INSTRUCTION:
Transcribe the text in these records line for line, and leave the pictures out of your answer.

MATERIALS PROVIDED:
+++

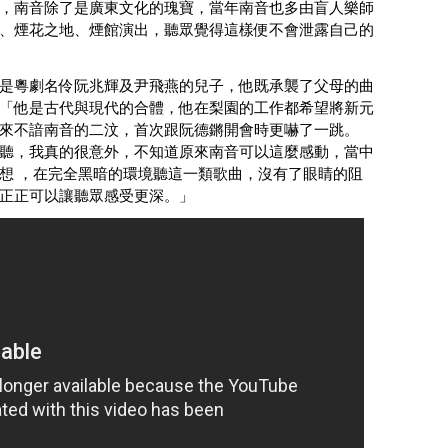
，南音除了是廣東文化的瑰寶，當年南音也多由盲人樂師
、煙花之地、煙館演出，聽眾覺得這樣便不會泄露自己的
是粵劇名伶阮兆輝及尹飛燕的兒子，他既承襲了父母的曲
「他是古代與現代的合體，他在梨園的工作都希望將新元
來不諳南音的二汶，首次跟阮德鏘開會時更嚇了一跳。
聽，我真的很意外，不知道原來南音可以這麼感動，當中
想 ，在完全黑暗的環境聽這一類歌曲，沒有了眼睛的阻
正正可以讓聽眾感受更深。」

+++

COMPLETED TASK:
，南音除了是廣東文化的瑰寶，當年南音也多由盲人樂師
、煙花之地、煙館演出，聽眾覺得這樣便不會泄露自己的
是粵劇名伶阮兆輝及尹飛燕的兒子，他既承襲了父母的曲
「他是古代與現代的合體，他在梨園的工作都希望將新元
來不諳南音的二汶，首次跟阮德鏘開會時更嚇了一跳。
聽，我真的很意外，不知道原來南音可以這麼感動，當中
想 ，在完全黑暗的環境聽這一類歌曲，沒有了眼睛的阻
正正可以讓聽眾感受更深。」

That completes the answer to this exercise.